Start of DATA TO EXAMINE

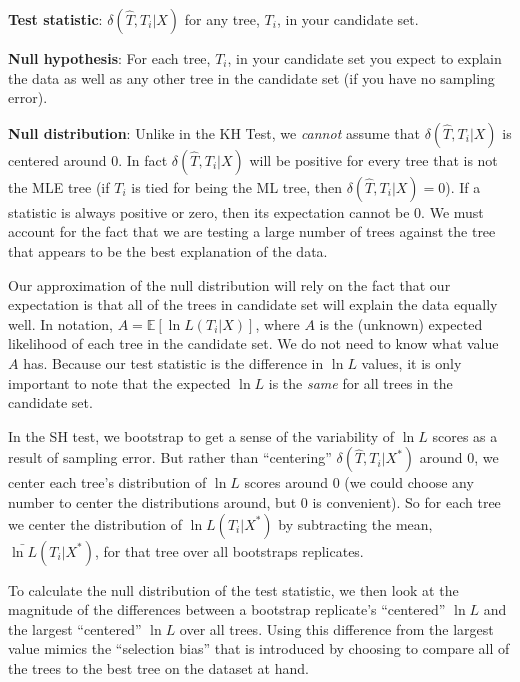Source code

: \documentclass[11pt]{article}
\renewcommand{\subsubsection}[1]{%
\noindent\textbf{#1}:}
\newcommand{\lnL}{\ln L}
\newcommand{\expectation}{{\mathbb{E}}}
\newcommand{\expect}[1]{\expectation\left[#1\right]}
\begin{document}
\subsubsection{Test statistic} $\delta(\hat{T},T_i|X)$ for any tree, $T_i$, in your candidate set.

\subsubsection{Null hypothesis} For each tree, $T_i$, in your candidate set you expect to explain the data as well as any other tree in the candidate set (if you have no sampling error).

\subsubsection{Null distribution} Unlike in the KH Test, we {\em cannot} assume that $\delta(\hat{T},T_i|X)$ is centered around 0.
In fact $\delta(\hat{T},T_i|X)$ will be positive for every tree that is not the MLE tree (if $T_i$ is tied for being the ML tree, then  $\delta(\hat{T},T_i|X) = 0$).
If a statistic is always positive or zero, then its expectation cannot be 0.
We must account for the fact that we are testing a large number of trees against the tree that appears to be the best explanation of  the data.

Our approximation of the null distribution will rely on the fact that our expectation is that all of the trees in candidate set will explain the data equally well.
In notation, $A = \expect{\lnL(T_i|X)}$, where $A$ is the (unknown) expected likelihood of each tree in the candidate set.
We do not need to know what value $A$ has.
Because our test statistic is the difference in $\lnL$ values, it is only important to note that the expected $\lnL$ is the {\em same} for all trees in the candidate set.

In the SH test, we bootstrap to get a sense of the variability of $\lnL$ scores as a result of sampling error.
But rather than ``centering'' $\delta\left(\hat T,T_i|X^{\ast}\right)$ around 0,  we center each tree's distribution of $\lnL$ scores around 0 (we could choose any number to center the distributions around, but 0 is convenient).
So for each tree we center the distribution of $\lnL\left(T_i|X^{\ast}\right)$ by subtracting the mean, $\bar{\lnL}\left(T_i|X^{\ast}\right)$, for that tree over all bootstraps replicates.

To calculate the null distribution of the test statistic, we then look at the magnitude of the differences between a bootstrap replicate's ``centered'' $\lnL$ and the largest ``centered'' $\lnL$ over all trees.
Using this difference from the largest value mimics the ``selection bias'' that is introduced by choosing to compare all of the trees to the best tree on the dataset at hand.
\end{document}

End of DATA TO EXAMINE

● **EXERCISE INSTRUCTIONS**
Would you copy, unchanged, the stretch of the records above that begins at the line containing "We do not need to know what value $A$ has." and ends at the line containing "In the SH test, we", and only that?

● **COMPLETED EXERCISE**
We do not need to know what value $A$ has.
Because our test statistic is the difference in $\lnL$ values, it is only important to note that the expected $\lnL$ is the {\em same} for all trees in the candidate set.

In the SH test, we bootstrap to get a sense of the variability of $\lnL$ scores as a result of sampling error.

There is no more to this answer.